TO DO >> Show every line from the entries that follow which holds the word "Left".

BEGIN EXTRACTED RECORDS

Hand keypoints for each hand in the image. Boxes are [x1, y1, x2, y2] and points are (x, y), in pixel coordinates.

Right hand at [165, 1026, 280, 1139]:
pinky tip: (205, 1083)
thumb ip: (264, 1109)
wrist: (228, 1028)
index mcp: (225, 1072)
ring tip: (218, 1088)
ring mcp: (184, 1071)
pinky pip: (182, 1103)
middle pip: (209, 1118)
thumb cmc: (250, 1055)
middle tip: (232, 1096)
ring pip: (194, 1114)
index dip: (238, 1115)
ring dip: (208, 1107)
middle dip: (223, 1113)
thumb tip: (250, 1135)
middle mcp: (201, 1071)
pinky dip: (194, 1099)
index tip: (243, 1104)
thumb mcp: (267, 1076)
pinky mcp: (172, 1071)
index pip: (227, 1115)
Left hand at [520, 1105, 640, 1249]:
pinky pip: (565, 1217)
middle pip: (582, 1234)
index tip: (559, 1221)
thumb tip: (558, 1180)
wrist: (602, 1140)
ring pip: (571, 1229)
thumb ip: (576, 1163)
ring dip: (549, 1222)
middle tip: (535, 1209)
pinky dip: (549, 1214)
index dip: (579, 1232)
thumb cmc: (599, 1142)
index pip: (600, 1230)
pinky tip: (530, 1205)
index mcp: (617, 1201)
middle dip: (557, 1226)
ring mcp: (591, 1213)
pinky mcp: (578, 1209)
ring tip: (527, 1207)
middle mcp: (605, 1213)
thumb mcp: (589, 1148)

END EXTRACTED RECORDS
BEGIN EXTRACTED RECORDS

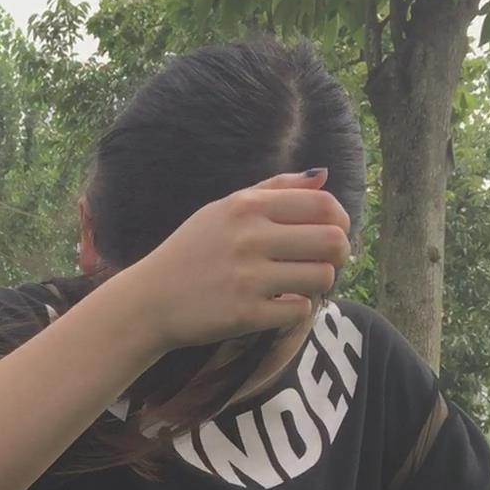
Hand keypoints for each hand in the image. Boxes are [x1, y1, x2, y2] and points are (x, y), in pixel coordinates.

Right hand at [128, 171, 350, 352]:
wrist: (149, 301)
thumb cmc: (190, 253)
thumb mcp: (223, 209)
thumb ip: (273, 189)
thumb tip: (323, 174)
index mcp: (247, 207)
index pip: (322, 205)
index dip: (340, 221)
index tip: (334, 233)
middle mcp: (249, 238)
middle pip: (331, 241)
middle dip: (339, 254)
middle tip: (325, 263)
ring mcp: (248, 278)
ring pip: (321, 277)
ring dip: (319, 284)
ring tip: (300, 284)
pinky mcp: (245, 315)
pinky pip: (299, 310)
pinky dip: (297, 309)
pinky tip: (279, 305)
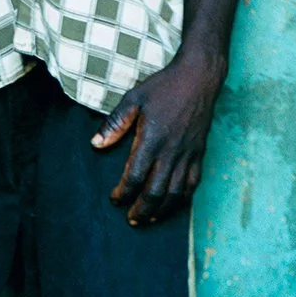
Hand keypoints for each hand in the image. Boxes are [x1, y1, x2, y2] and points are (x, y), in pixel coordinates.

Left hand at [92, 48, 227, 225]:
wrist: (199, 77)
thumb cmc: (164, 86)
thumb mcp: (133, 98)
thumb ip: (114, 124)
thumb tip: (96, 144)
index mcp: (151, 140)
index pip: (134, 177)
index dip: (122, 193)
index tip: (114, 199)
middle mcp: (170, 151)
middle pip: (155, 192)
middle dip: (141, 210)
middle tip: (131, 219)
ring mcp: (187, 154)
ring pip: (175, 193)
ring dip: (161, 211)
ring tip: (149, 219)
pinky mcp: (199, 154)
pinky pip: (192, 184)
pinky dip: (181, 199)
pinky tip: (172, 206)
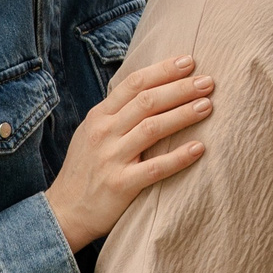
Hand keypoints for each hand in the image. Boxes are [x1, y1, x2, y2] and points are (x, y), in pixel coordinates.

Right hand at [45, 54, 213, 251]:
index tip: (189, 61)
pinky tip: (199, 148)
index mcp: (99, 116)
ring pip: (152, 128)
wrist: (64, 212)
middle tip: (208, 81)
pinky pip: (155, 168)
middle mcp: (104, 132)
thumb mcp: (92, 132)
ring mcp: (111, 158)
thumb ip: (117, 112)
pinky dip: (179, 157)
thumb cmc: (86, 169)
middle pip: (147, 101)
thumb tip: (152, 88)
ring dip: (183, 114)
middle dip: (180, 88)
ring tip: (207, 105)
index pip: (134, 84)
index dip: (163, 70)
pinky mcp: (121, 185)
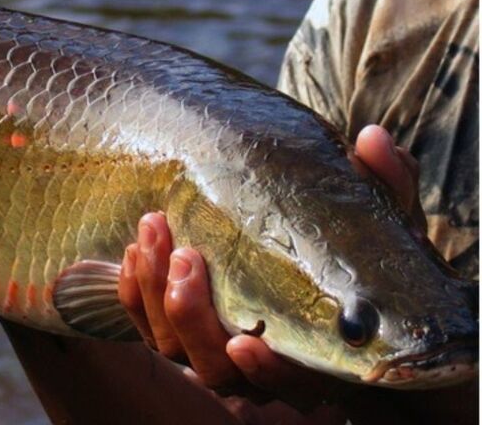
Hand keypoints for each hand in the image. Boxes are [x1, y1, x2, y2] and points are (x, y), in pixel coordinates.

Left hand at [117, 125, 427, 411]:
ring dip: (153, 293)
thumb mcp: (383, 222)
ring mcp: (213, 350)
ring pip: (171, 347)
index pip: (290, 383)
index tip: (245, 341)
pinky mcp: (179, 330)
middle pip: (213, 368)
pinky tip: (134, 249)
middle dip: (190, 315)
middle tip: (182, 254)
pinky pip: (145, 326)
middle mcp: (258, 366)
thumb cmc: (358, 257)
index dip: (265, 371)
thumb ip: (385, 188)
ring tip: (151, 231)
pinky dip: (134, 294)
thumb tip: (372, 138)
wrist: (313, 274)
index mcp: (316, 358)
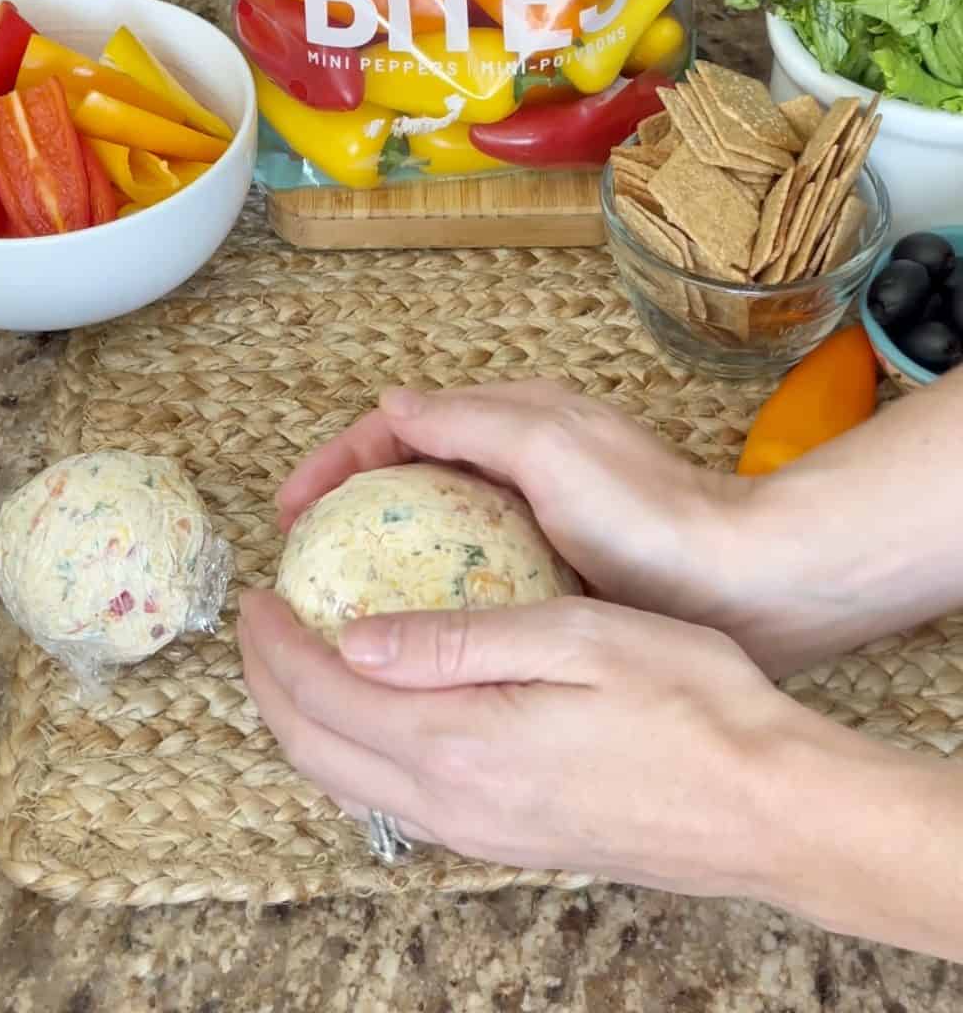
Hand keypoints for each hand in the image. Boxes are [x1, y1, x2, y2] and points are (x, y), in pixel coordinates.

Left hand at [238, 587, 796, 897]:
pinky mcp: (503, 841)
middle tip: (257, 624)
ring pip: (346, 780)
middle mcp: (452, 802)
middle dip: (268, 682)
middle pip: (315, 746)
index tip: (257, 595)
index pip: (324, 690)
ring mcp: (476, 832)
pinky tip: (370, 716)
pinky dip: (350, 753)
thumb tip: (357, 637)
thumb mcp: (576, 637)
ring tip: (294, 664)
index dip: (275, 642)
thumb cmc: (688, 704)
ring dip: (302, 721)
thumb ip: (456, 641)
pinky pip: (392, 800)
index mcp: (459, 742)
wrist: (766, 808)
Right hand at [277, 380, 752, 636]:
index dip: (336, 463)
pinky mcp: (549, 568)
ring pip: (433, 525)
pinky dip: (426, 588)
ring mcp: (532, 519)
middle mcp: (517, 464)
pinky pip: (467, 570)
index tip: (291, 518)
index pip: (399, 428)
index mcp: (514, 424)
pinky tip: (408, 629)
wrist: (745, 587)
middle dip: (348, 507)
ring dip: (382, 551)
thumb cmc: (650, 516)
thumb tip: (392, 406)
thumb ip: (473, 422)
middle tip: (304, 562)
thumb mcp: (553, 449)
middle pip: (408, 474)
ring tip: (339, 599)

END EXTRACTED RECORDS
BEGIN EXTRACTED RECORDS

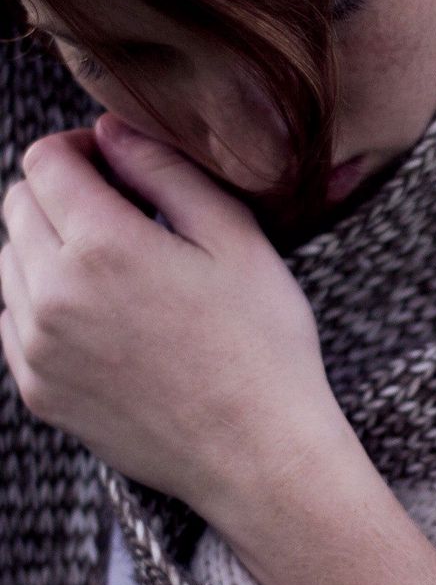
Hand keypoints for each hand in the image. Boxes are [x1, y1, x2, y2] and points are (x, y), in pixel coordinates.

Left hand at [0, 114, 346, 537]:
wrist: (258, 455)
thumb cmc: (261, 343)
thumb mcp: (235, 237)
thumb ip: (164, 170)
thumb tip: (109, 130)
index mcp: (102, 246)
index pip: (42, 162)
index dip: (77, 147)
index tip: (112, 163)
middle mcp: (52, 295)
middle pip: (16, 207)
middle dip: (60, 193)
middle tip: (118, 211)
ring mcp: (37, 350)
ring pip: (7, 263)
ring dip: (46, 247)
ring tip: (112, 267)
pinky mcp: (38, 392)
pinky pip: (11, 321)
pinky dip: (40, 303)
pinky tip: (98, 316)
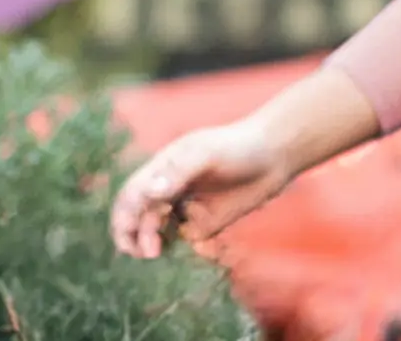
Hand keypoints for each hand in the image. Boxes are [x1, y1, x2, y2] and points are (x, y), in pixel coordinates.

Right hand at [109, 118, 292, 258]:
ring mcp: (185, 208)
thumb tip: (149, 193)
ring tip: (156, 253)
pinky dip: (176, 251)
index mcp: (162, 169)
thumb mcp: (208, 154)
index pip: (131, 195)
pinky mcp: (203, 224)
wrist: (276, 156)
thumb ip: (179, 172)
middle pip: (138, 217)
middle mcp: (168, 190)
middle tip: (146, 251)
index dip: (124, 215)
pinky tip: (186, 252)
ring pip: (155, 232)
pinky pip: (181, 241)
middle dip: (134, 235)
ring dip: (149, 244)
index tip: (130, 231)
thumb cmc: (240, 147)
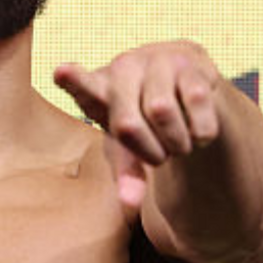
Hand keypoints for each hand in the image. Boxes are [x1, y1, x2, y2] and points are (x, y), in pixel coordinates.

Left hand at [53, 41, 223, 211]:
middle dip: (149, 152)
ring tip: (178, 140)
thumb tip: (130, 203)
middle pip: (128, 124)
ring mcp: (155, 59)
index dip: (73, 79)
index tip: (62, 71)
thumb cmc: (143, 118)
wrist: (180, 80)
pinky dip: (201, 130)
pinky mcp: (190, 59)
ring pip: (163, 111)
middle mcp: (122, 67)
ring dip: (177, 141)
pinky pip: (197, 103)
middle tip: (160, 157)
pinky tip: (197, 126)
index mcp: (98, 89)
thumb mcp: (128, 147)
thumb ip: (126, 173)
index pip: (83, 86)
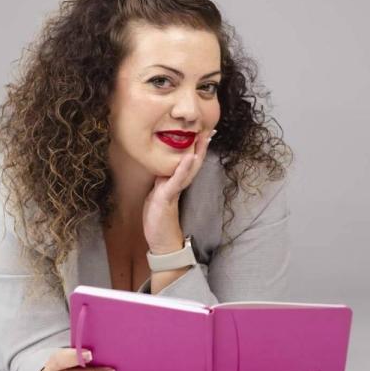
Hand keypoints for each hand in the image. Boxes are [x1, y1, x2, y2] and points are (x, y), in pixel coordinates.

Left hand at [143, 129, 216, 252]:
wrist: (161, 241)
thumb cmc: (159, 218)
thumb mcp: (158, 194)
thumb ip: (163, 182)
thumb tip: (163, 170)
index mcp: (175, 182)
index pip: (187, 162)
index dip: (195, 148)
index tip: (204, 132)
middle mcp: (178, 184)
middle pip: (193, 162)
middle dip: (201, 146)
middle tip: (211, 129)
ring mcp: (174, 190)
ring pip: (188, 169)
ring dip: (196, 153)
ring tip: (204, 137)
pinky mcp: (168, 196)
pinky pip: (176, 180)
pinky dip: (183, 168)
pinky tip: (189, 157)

END EXTRACTED RECORDS

EXERCISE RESULT >>
Left hand at [520, 1105, 640, 1249]:
Left hand at [92, 48, 227, 225]:
Left hand at [117, 125, 427, 411]:
Left hand at [238, 587, 796, 897]:
Left hand at [0, 114, 346, 537]:
Left hand at [53, 41, 223, 211]:
Left hand at [143, 129, 216, 252]:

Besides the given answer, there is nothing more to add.